Tchad - Université de N’djamena : Cimetière estudiantin

Publié le par Hamid Kelley

Le flot d’argent généré par le pétrole n’irrigue pas l’enseignement supérieur. Suppression des bourses. Colère des étudiants. Chronique d’une jeunesse flouée.

Ça bouillonne. Des foyers de tension s’allument. L’univers estudiantin y verse son gré à moudre. Les étudiants  de l’université de N’djamena observent un mouvement de protestation. Ils viennent de décider de suspendre les cours pour 10(dix) jours. Ils revendiquent ainsi six (6) mois d’arriéré de bourse.

La météo sociale au Tchad est orageuse. Une somme de frustration populaire s’accumule dans l’air. Le débrayage des étudiants de l’institution universitaire d’Etat traduit  le ras-le bol qui couve dans les amphithéâtres.

Parent pauvre du saut pétrolier, l’enseignement supérieur ne bénéficie pas des fruits de l’or noir.  

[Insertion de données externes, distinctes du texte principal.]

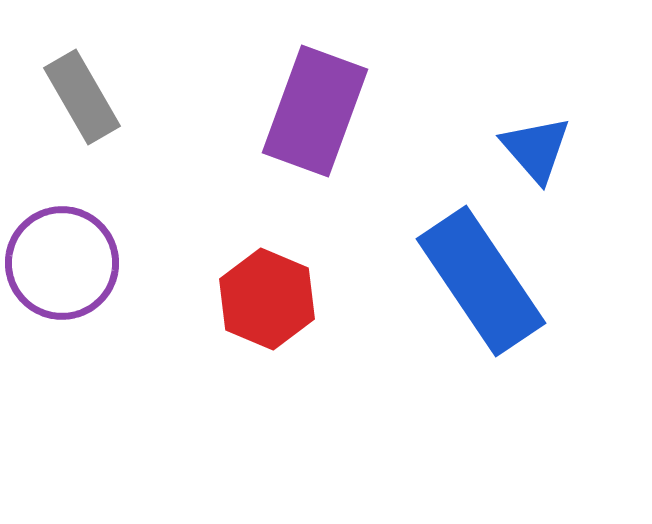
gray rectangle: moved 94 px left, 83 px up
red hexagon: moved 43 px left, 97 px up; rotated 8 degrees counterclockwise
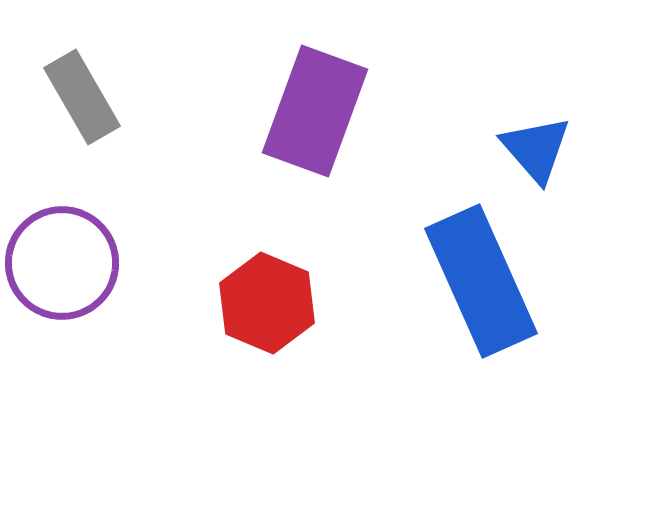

Est-ce normal qu’un pays qui produit près de 15 000 barils de pétrole\ jour ne puisse  assurer des subventions aux étudiants ? Le trésor des générations futures épargné des fonds du pétrole, concept vaseux de Deby, n’est donc que de la diversion. IDI est fidèle à ses principes. En 1993 après deux semaines de grève des fonctionnaires et après l'intervention des personnes ressources, Idriss Deby Itno  leur dit a lancé: '' si le ministère des finances et de la défense travaillent, le reste je m'en fout''. Pauvres étudiants, ils n’ont pas des subsides, alors que des budgets faramineux sont engloutis dans l’achat des armes.

 

Gabon, Maroc, Cameroun, Algérie, Tunisie, Russie… Les étudiants disséminés aux quatre coins du monde en quête de savoir n’ont plus droit aux frais mensuels versés par l’Etat pour alléger les charges inhérentes à leur parcours supérieur. A N’djamena, le thermomètre est au rouge. Effectif pléthorique. Manque d’enseignants. Infrastructures vétustes. Bourses versés au compte gouttes, et favoritisme.

 

Université d’Etat à l’image des indicateurs économiques de la décennie 90, l’institution universitaire – mère n’a pas connu l’embelli des effets  pétrodollars.  Les étudiants de l’intérieur et ceux de l’extérieur sont les victimes d’une mauvaise gestion des fonds destinés à l’enseignement supérieur.

Les maigres subventions d’environ 50.000Fcfa, selon les statuts, ne sont gouttes financières dans la mer des fonds dont dispose l’Etat tchadien. L’ardoise des dépenses pour l’enseignement supérieur représente à peine 3 milliards par mois. Calculette en main : Moins de 50 milliards par an pour les milliers de jeunes aux études.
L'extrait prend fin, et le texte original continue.